Erforderlicher Schritt 1 ->
Gib den Beschluss zwischen "AsylG 2005 §11;" und "Revision wird zurückgewiesen.", beides einschließlich, erneut wieder und ändere dabei "zurückgewiesen" in "abgewiesen".
Erforderlicher Schritt 2 ->
Von welchem Datum ist laut dem Beschluss das Erkenntnis des Bundesverwaltungsgerichts, gegen das sich die Revision richtet?

+++ Vorliegender Text +++

VwGH Ra 2018/19/0578

VwGHRa 2018/19/057823.1.2019

Der Verwaltungsgerichtshof hat durch den Vorsitzenden Senatspräsident Dr. Zens und die Hofräte Mag. Stickler sowie Dr. Faber als Richter, unter Mitwirkung der Schriftführerin Mag.a Strasser, in der Revisionssache des A H J, vertreten durch Mag. Ulrike Veronik-Pongratz, Rechtsanwältin in 8552 Eibiswald, Eibiswald 3, gegen das Erkenntnis des Bundesverwaltungsgerichts vom 20. September 2018, Zl. W259 2159612-1/13E, betreffend Angelegenheiten nach dem AsylG 2005 und dem FPG (belangte Behörde vor dem Verwaltungsgericht: Bundesamt für Fremdenwesen und Asyl), den Beschluss gefasst:

Normen

AsylG 2005 §11;
AsylG 2005 §8 Abs1;
B-VG Art133 Abs4;
MRK Art3;
VwGG §28 Abs3;
VwGG §34 Abs1;

European Case Law Identifier: ECLI:AT:VWGH:2019:RA2018190578.L00

 

Spruch:

Die Revision wird zurückgewiesen.

+++ Datensatz +++

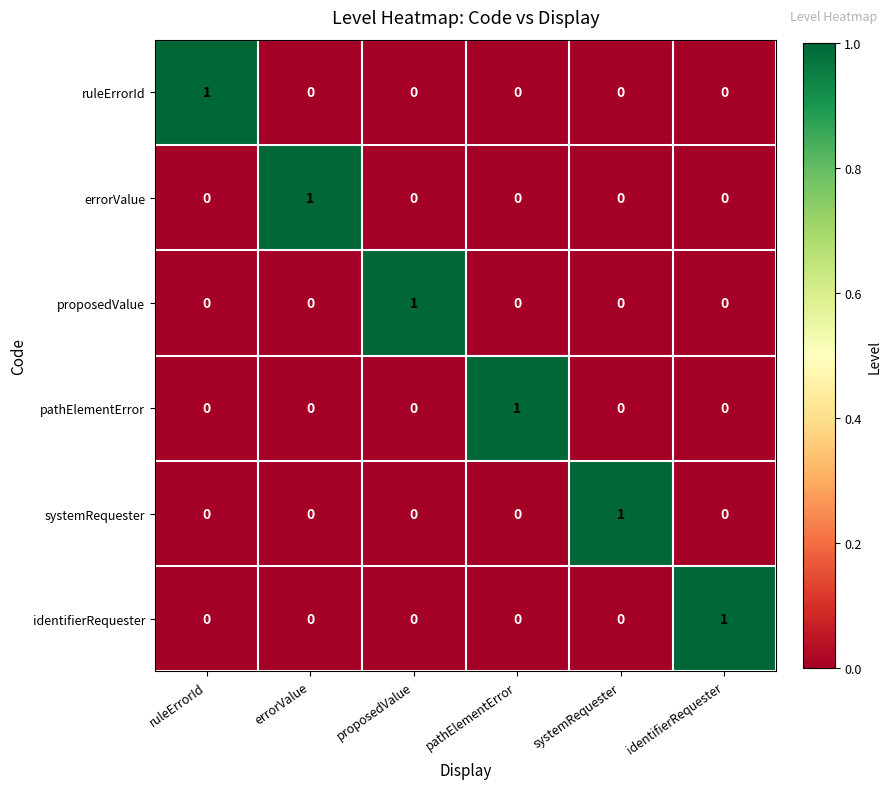

At how many categories does at least one series exceed 0?

6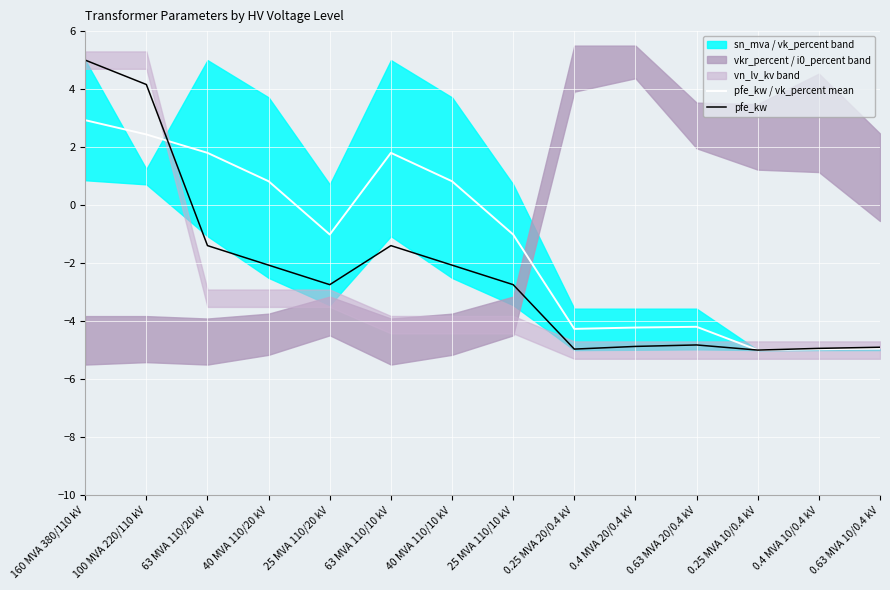

How many values in pfe_kw are below zero?

12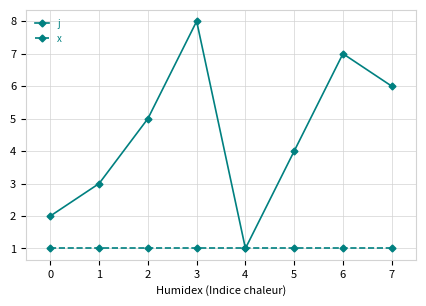

At which label does j reach its peak?

3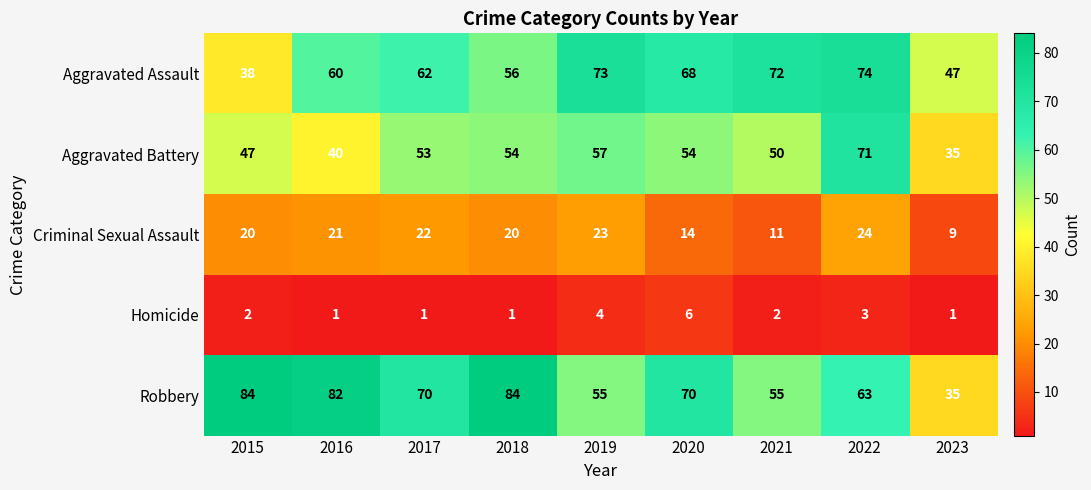

What is the maximum value shown in the chart?

84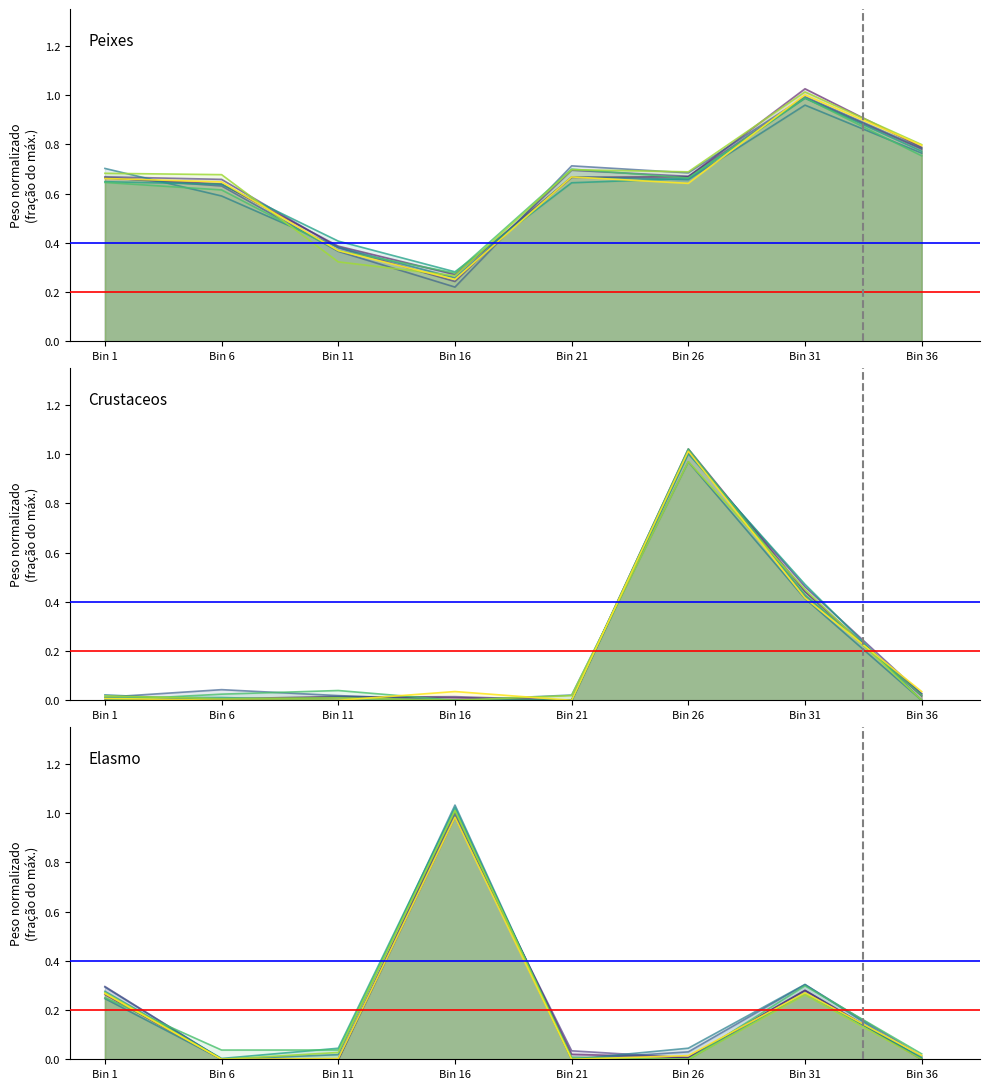

At which category does the chart reach its peak across all series?

Bin 26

+++

Antwort zur Aufgabe 1 ->
AsylG 2005 §11;
AsylG 2005 §8 Abs1;
B-VG Art133 Abs4;
MRK Art3;
VwGG §28 Abs3;
VwGG §34 Abs1;

European Case Law Identifier: ECLI:AT:VWGH:2019:RA2018190578.L00

 

Spruch:

Die Revision wird abgewiesen.

Antwort zur Aufgabe 2 ->
Vom 20. September 2018.